TEXTE FOURNI ▸

════════════════════

Un pastel, attribué au père de Mme Vigée-Le Brun :
Portrait de Pierre de JELYOTTE (1713-1797)
Attribué à Louis Vigée
Pastel sur deux feuilles assemblées.
58 x 47 cm.
Provenance : Vente Ader Tajan, Drouot le 31 mars 1993, n°68 comme Ecole française du XVIIIe siècle
Bibliographie : Dictionnary of Pastellists, N.Jeffares, n°J.758.254 comme attribué à Louis Vigée
Expert : Cabinet De Bayser
* Source et infos complémentaires : Arvor Enchères, Dorothée Galludec (Lorient) - Vente du 7 mars 2020
Qui est notre homme, à la tenue si particulière ?
BIOGRAPHIE N°1
Le Chanteur Pierre de Jelyotte dans le rôle de la Nymphe Platée
Charles-Antoine Coypel
Huile sur toile, 18e siècle
Le Chanteur Pierre de Jelyotte dans le rôle de la Nymphe Platée dans l'Opéra-bouffe de Rameau " Platée ou Junon jalouse"
Image : RMN-Grand Palais (musée du Louvre) / René-Gabriel Ojéda
Pierre de Jélyotte (1713 - 1797)
Jéliote, Jéliot, Jéliotte.
Né à Lasseube le 13 avril 1713, mort le 12 octobre 1797 au château Labat à Estos, il est le second des six enfants de Joseph de Grichon, un négociant en laines et de Magdeleine de Mauco.
Le nom de Jéliote est emprunté à celui d'un domaine possédé par la famille.
Il est enfant de chœur à Lasseube, puis reçoit ses premières leçons de musique à Betharram, avant d'étudier le chant, le clavecin, la guitare, le violoncelle et la composition à la maîtrise de Saint-Étienne de Toulouse.
Il aurait été remarqué par Prince de Carignan, inspecteur général de l'Opéra. Il est à Paris en 1733, où il fait ses débuts à l'Opéra en octobre dans le rôle de l'Amour d'Hippolyte et Aricie de Jean-Philipe Rameau, puis il enchaîne les rôles secondaires.
En 1738, suite au départ du haute-contre Tribou, il assume le rôle principal dans une reprise d'Atys de Lullly. Il crée par la suite de nombreux rôles importants dans les opéras de Jean-Philippe Rameau, souvent avec la soprano Marie Fell, avec laquelle il chante dans Daphnie et Alvimare de Mondonville, sur un livret écrit en occitan.
Ils tiendront les rôles de Colin et de Colette dans le Devin du village de Jean-Jacques Rousseau.
En 1745, il est nommé professeur de guitare du roi, et se produit souvent à la cour. Sa comédie-ballet Zeliska est créée à Versailles en 1746.

════════════════════

Entrées du jeu de données:

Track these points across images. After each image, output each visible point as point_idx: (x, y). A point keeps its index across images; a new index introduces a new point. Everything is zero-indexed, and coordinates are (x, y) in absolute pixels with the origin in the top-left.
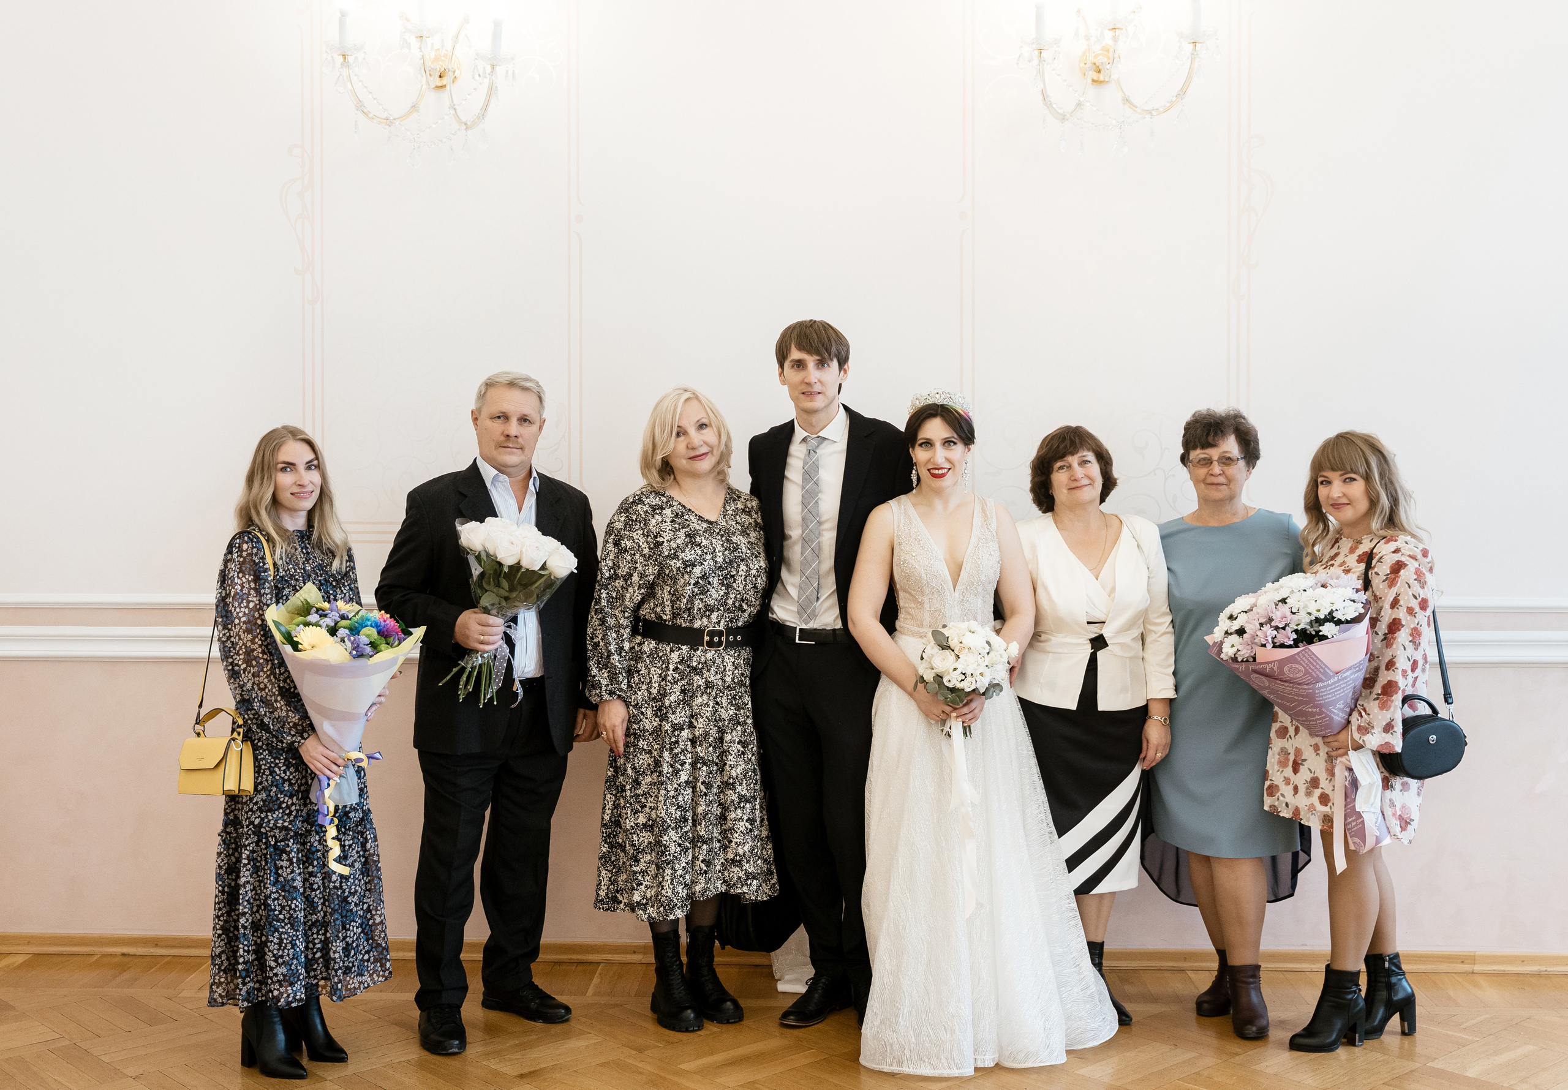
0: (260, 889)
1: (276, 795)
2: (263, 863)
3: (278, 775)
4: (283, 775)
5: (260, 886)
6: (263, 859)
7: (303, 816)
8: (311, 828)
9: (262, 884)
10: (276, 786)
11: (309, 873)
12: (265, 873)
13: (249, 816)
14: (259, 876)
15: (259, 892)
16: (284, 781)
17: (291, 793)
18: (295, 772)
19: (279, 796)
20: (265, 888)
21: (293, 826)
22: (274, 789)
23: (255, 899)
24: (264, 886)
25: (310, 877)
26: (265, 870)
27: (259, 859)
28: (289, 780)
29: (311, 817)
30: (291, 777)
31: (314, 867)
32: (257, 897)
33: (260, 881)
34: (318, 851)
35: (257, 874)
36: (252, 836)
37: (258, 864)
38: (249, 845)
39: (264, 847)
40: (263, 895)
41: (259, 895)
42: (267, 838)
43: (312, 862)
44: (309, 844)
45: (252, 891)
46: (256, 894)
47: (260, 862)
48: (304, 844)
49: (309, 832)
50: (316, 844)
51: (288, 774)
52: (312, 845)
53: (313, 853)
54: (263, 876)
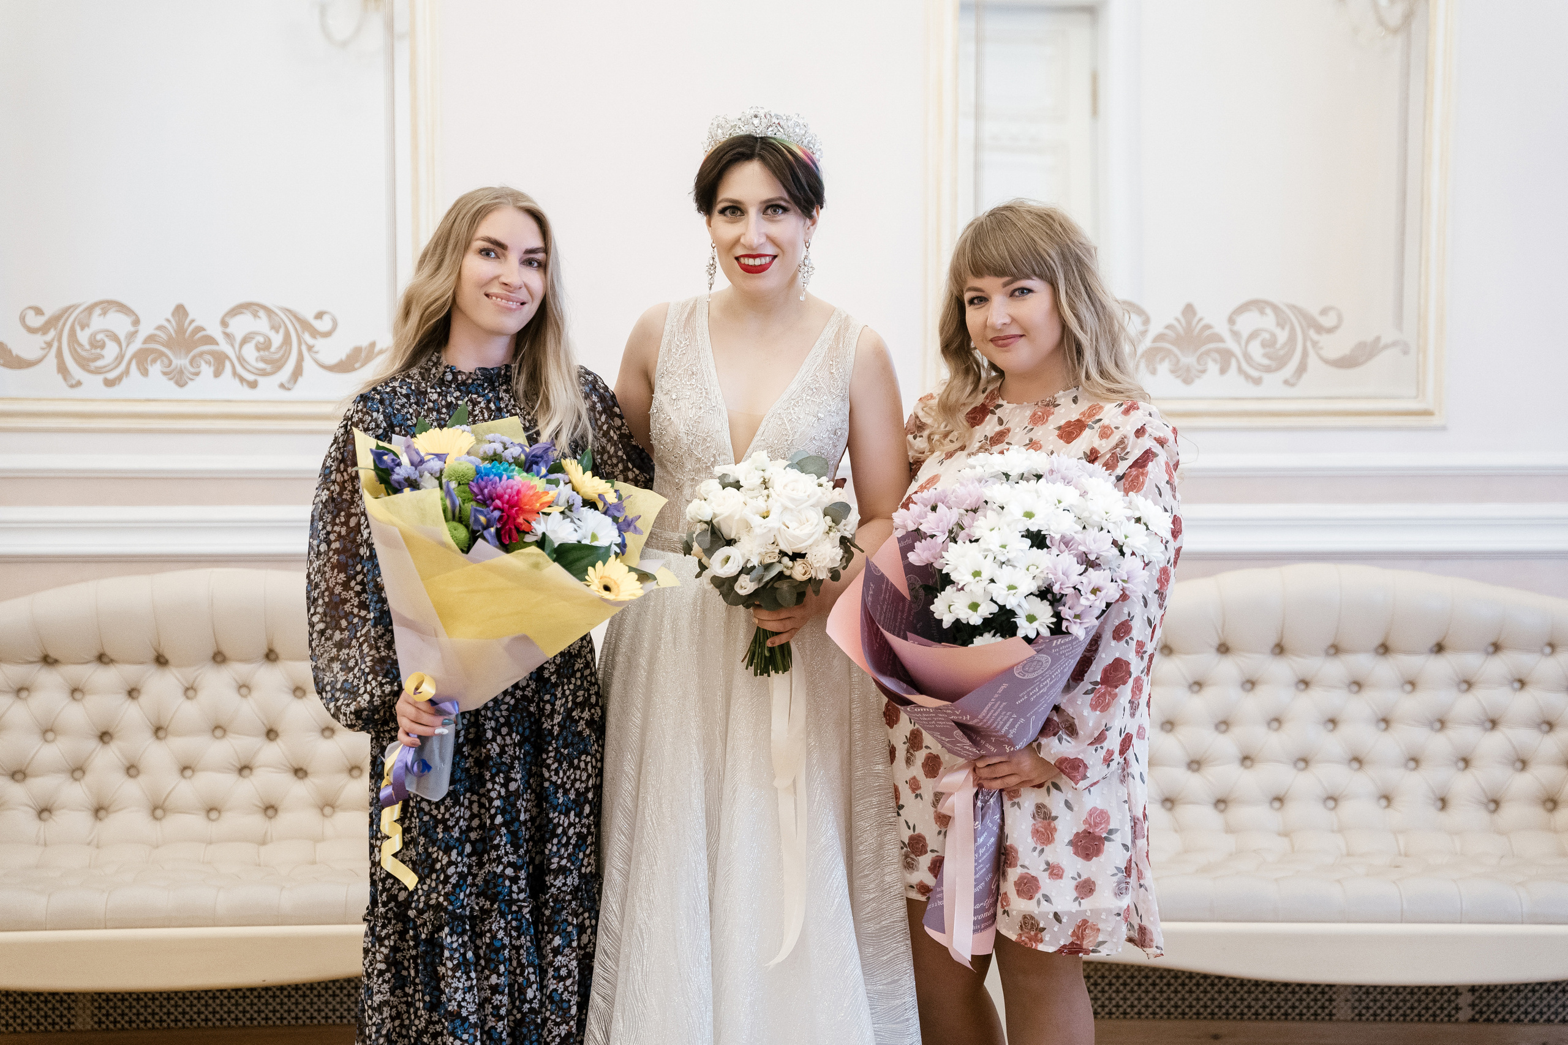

════════════════════

OBJECTIF DE L'EXERCICE ▸ Reprenez le texte sur le chanteur Pierre de Jélyotte juste après sa dernière phrase et poursuivez-le.

RÉSULTAT DE L'EXERCICE ▸
Pierre de Jéliotte
Attribué à Pierre-henri Danloux (?)
Huile sur toile
Image : Etude Gestas Carrère
Il est nommé premier violoncelliste du Théâtre des Petits Appartements de Madame de Pompadour.
Il apparaît souvent au Concert spirituel où il interprète l'un de ses motets (perdu) ou ceux de Mondonville ; il crée encore Daphnis et Alcimadure, « pastorale languedocienne » de Mondonville, et le 15 mars 1755, il fait ses adieux à la scène de l'Opéra dans Castor et Pollux, mais continue à se produire dans des soirées, notamment chez le prince de Conti, à la cour de Versailles et de Fontainebleau.
Mr. Jeylliot dans le rôle de Dardanus
Boquet Louis-René (1717-1814), peintre de costumes
Dardanus : tragédie lyrique en 5 actes et un prologue / livret de Charles-Antoine Le Clerc de la Bruère et Nicolas-René Joliveau.
Oeuvre de Jean-Philippe Rameau (1683-1764).. Librettiste : Le Clerc de la Bruère, Charles-Antoine (1714-1754)
Image : BNF, Dist. RMN-Grand Palais
Il est une dernière fois sur scène le 9 novembre 1765 dans le rôle de Zamnis, d'Erosine de Berton. Il se retire dans son hôtel d'Oloron, puis au château Labat à Estos appartenenant à sa famille par alliance.
Il atteignait une très haute tessiture avec agilité.
Des rôles écrits pour Tribou ont été réécrits pour lui, l'air « Règne amour, lance tes traits » dans Zaïs de Rameau (Livret Cahusac) lui est destiné (créé le 29 février 1748). Il a contribué aux succès des opéras de Rameau.
* Source : Musicologie.org - Pierre de Jélyotte
BIOGRAPHIE N° 2 (Extraits) :
Pierre de Jélyotte in the Role of Apollo
By Louis Toqué
Oil on canvas, 1755
Image : The State Hermitage Museum
Pierre de Jélyotte (1713 - 1797)
(...)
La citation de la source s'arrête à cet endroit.